Kroger's predicament has led management to experiment with new business models. However, the company's core competency is selling groceries, not advertising and financial services. New business models take laser focus to execute well, yet management will need to split its attention between nurturing these new sources of income and fending off increasing competition from Amazon, Aldi, Target, and Walmart.
Even if Kroger is able to focus its energy on these new initiatives, the jury is still out on whether they can add meaningfully to Kroger's bottom line over the long run. The verdict won't be known for years.
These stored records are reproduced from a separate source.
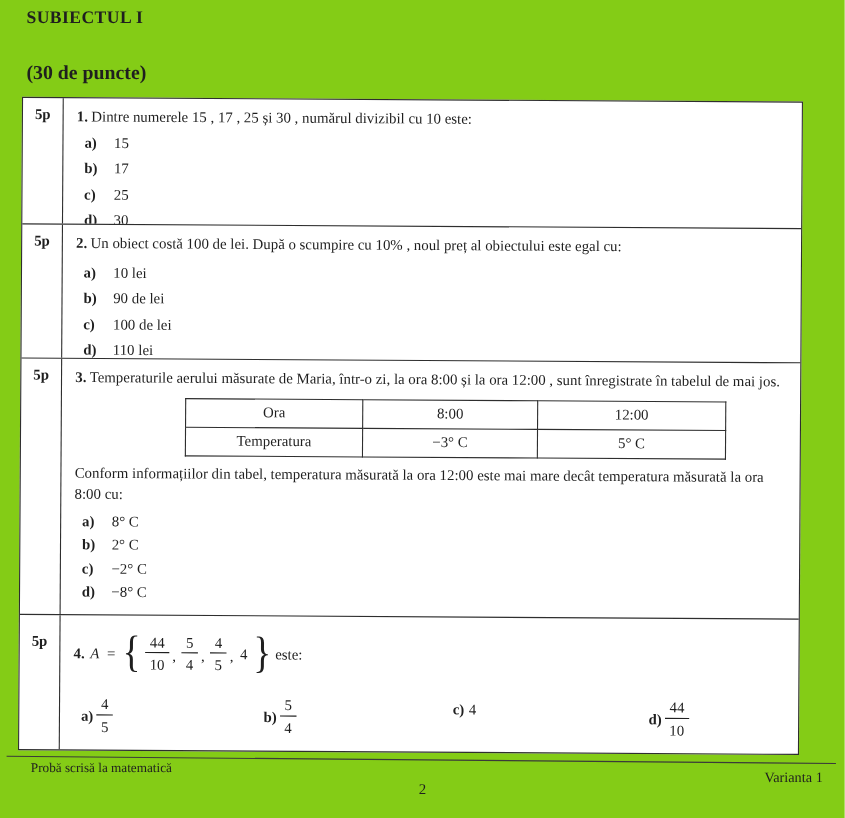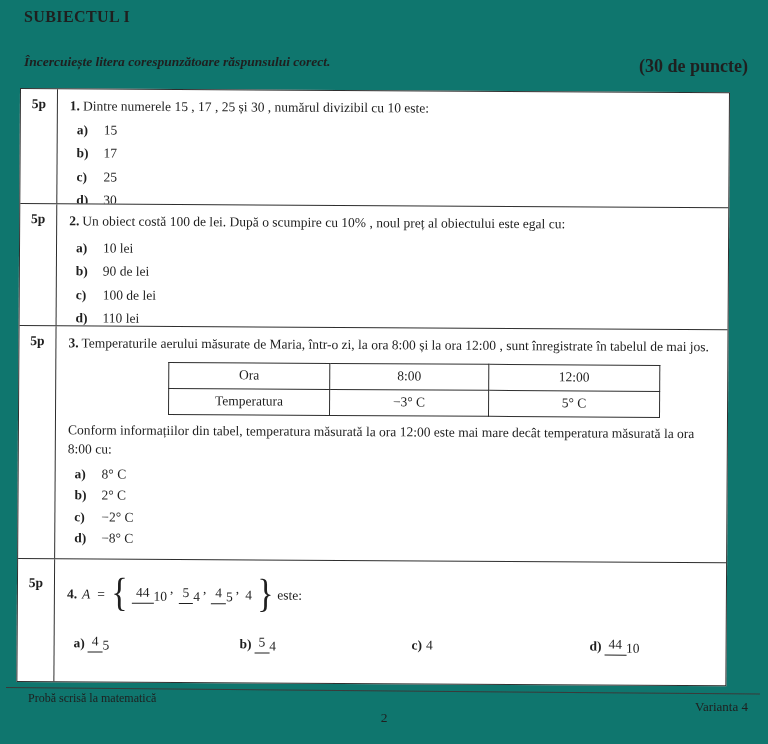--- a/index.html
+++ b/index.html
@@ -1,17 +1,17 @@
 <!DOCTYPE html>
 <html><head>
 <meta charset="utf-8">
 <style>
   html,body{margin:0;padding:0;background:#ffffff;}
   .sheet{
-    position:relative;width:768px;height:744px;background:#0f766e;
+    position:relative;width:768px;height:744px;background:#84cc16;
     font-family:"Liberation Serif", serif;color:#1f1f1f;overflow:hidden;
   }
   .title{
     position:absolute;left:24px;top:8px;
     font-size:16px;font-weight:bold;letter-spacing:0.4px;
   }
   .instruction-row{
     position:absolute;left:24px;right:20px;top:50px;
     display:flex;justify-content:space-between;align-items:baseline;
   }
@@ -44,21 +44,21 @@
   table.temp-table td{
     border:1.6px solid #2e2e2e;text-align:center;
     font-size:13.5px;height:23px;padding:1px 6px;
   }
   td.c1{width:148px;border-radius:12px;} td.c2{width:146px;} td.c3{width:158px;}
 
   .math{display:inline-flex;align-items:center;gap:3px;vertical-align:middle;margin:0 2px;}
   .set-name{font-style:italic;font-family:"Liberation Serif",serif;margin-right:2px;}
   .eq{margin:0 2px;}
   .brace{font-size:40px;font-weight:400;line-height:0;position:relative;top:-2px;transform:scaleX(0.85);}
-  .frac{display:inline-flex;flex-direction:row;text-align:center;line-height:1.05;vertical-align:middle;}
+  .frac{display:inline-flex;flex-direction:column;text-align:center;line-height:1.05;vertical-align:middle;}
   .frac .fnum{display:block;border-bottom:1.4px solid #1f1f1f;padding:0 4px 1.5px;}
   .frac .fden{display:block;padding-top:4px;}
   .sep{align-self:flex-end;position:relative;top:-6px;margin:0 2px 0 0;}
   .intval{margin:0 1px;}
 
   .formula-line{display:flex;align-items:center;margin-top:6px;min-height:46px;}
   .q4-options{display:flex;margin-left:7px;margin-top:16px;align-items:flex-start;}
   .q4-opt{display:inline-flex;align-items:center;box-sizing:border-box;}
   .q4-opt .opt-letter-i{font-weight:bold;margin-right:3px;}
   .w-a{width:166px;} .w-b{width:172px;} .w-c{width:178px;} .w-d{flex:1;}
@@ -73,21 +73,20 @@
   .page-num{position:absolute;left:0;width:768px;top:710px;text-align:center;font-size:13.5px;}
 </style>
 </head>
 <body>
 
 <div class="sheet">
 
   <div class="title">SUBIECTUL I</div>
 
   <div class="instruction-row">
-    <span class="instruction">Încercuiește litera corespunzătoare răspunsului corect.</span>
     <span class="points-total">(30 de puncte)</span>
   </div>
 
   <div class="qtable">
 
     <div class="qrow" style="height:115px">
       <div class="pts">5p</div>
       <div class="qbody">
         <div class="qtext">
           <span class="qnum">1.</span><span>Dintre numerele 15 , 17 , 25 și 30 , numărul divizibil cu 10 este:</span>
@@ -232,16 +231,16 @@
               </span>
           </div>
         </div>
       </div>
     </div>
 
   </div>
 
   <div class="footer-line"></div>
   <div class="footer-left">Probă scrisă la matematică</div>
-  <div class="footer-right">Varianta 4</div>
+  <div class="footer-right">Varianta 1</div>
   <div class="page-num">2</div>
 
 </div>
 
 </body></html>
It's worth mentioning that, over the short term, Kroger’s business results can be impacted by a number of transitory factors. Poor weather, low food inflation, lackluster consumer confidence, and volatile fuel margins are just a few of the key uncontrollable factors that can hurt Kroger’s earnings any given quarter.
However, over the long run, none of these issues should impact Kroger’s earnings power and growth opportunities. More pertinent to the Kroger's long-term success is how the company responds to the increasingly competitive retail environment and the secular changes that are impacting how consumers shop (e.g. e-commerce).
The company's investments are a prudent long-term move by management to protect Kroger's market share, but they will weigh on the firm's profitability for at least a couple of years. And that's assuming Kroger's technology investments successfully position the company to be a leader in online grocery, which is far from guaranteed.
At the end of the day, it's hard to pull the trigger to invest in a supermarket chain. Profitable growth is likely to be more challenging due to increased competition, stagnant new store growth, and evolving consumer shopping preferences. Otherwise, management wouldn't be emphasizing somewhat speculative sources of growth like advertising, financial services, and data analytics.
Though Kroger has some attractive qualities as a mature, defensive cash cow, investors may be better off invested in other quality dividend stocks that have greater pricing power, healthier balance sheets, stronger moats, faster dividend growth profiles, and numerous opportunities to increase their long-term earnings power.